(Study material Opens)

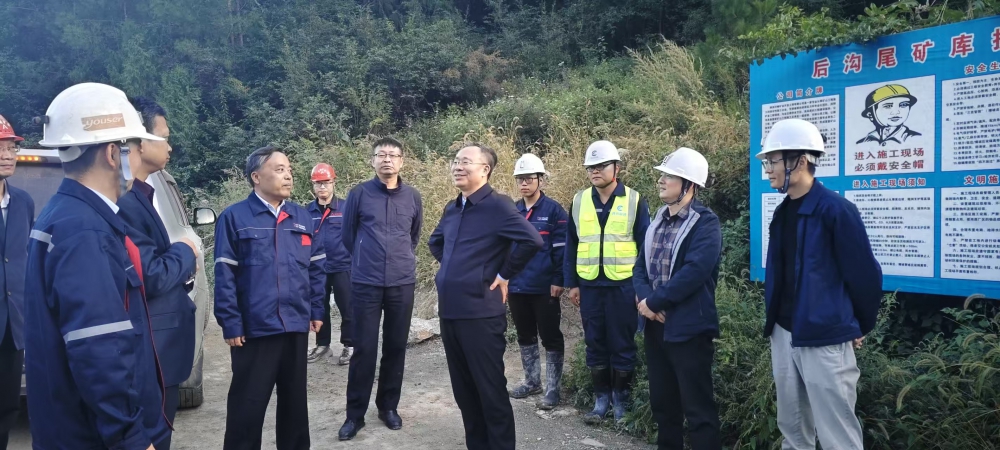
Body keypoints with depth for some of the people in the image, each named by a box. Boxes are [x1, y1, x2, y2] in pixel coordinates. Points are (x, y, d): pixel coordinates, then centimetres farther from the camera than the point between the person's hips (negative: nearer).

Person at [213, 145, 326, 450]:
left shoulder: (302, 217, 8)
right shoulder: (234, 217, -6)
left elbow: (316, 268, 11)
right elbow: (224, 276, -8)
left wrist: (316, 311, 7)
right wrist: (231, 324, -12)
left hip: (296, 326, 5)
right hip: (254, 328, -4)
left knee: (294, 399, 18)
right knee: (247, 404, 7)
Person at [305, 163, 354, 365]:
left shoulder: (345, 208, -6)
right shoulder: (308, 211, 2)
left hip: (342, 267, -3)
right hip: (317, 269, 3)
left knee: (347, 308, 5)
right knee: (320, 308, 14)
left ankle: (349, 345, 17)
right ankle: (322, 344, 28)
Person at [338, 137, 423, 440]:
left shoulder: (413, 197, 5)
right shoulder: (358, 194, -2)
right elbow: (347, 236, 9)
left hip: (402, 283, 2)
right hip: (366, 284, -2)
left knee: (396, 347, 9)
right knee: (364, 349, 0)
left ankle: (388, 406, 24)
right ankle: (355, 413, 12)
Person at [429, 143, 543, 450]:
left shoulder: (497, 205, -11)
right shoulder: (452, 209, 13)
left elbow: (532, 240, -24)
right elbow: (435, 242, 31)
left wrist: (504, 275, -13)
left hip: (481, 312, -8)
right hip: (449, 312, 8)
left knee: (490, 390, 2)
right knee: (464, 390, 16)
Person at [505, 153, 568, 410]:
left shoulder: (553, 210, -7)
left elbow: (561, 249, -9)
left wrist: (558, 280, -14)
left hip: (545, 288, -6)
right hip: (517, 286, 6)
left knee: (550, 338, 3)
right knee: (525, 337, 16)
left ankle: (553, 389, 13)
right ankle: (532, 382, 32)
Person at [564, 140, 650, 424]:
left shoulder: (634, 200, -3)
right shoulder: (579, 201, 5)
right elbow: (571, 246, 9)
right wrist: (571, 283, 6)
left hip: (623, 285, -3)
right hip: (589, 286, 3)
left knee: (622, 345, 6)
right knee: (595, 344, 10)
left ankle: (621, 399, 21)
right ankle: (601, 398, 22)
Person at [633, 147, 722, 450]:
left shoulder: (706, 223, -12)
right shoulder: (658, 221, 13)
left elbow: (694, 272, -24)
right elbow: (640, 266, 9)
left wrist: (653, 302, -17)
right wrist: (644, 299, -10)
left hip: (689, 329, -8)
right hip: (656, 326, 8)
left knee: (698, 408, 1)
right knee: (662, 402, 18)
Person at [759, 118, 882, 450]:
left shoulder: (835, 210, -15)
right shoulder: (782, 213, 8)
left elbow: (865, 274, -10)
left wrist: (861, 327, 1)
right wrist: (774, 321, 16)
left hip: (825, 339, -7)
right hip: (783, 335, 8)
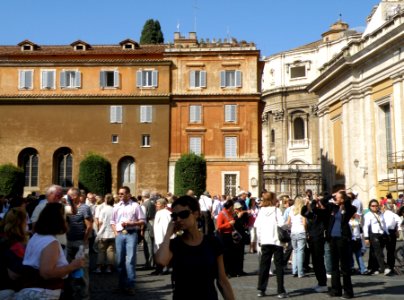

(Study material Closes)

• _Exercise_: Copy the records again from the line containing "right hip: (517, 286, 6)" through the end of the records, keeping every line, and add 56 to each value in the keypoint triples, both the pixel coordinates and the depth. Leave the box coordinates unchanged and omit the pictures.

• _Finished task_:
right hip: (573, 342, 62)
left knee: (606, 394, 59)
right knee: (581, 393, 72)
left ankle: (609, 445, 69)
right ankle: (588, 438, 88)
Person at [564, 140, 650, 424]:
left shoulder: (690, 256, 53)
right shoulder: (635, 257, 61)
right elbow: (627, 302, 65)
right wrist: (627, 339, 62)
left hip: (679, 341, 53)
right hip: (645, 342, 59)
left knee: (678, 401, 62)
right knee: (651, 400, 66)
left ankle: (677, 455, 77)
right ankle: (657, 454, 78)
Person at [633, 147, 722, 450]:
left shoulder: (762, 279, 44)
right shoulder: (714, 277, 69)
left elbow: (750, 328, 32)
right elbow: (696, 322, 65)
left wrist: (709, 358, 39)
right wrist: (700, 355, 46)
left hip: (745, 385, 48)
right hip: (712, 382, 64)
left knee: (754, 464, 57)
right knee: (718, 458, 74)
Person at [759, 118, 882, 450]:
left shoulder: (891, 266, 41)
right shoulder: (838, 269, 64)
left elbow: (921, 330, 46)
left wrist: (917, 383, 57)
right wrist: (830, 377, 72)
left hip: (881, 395, 49)
right hip: (839, 391, 64)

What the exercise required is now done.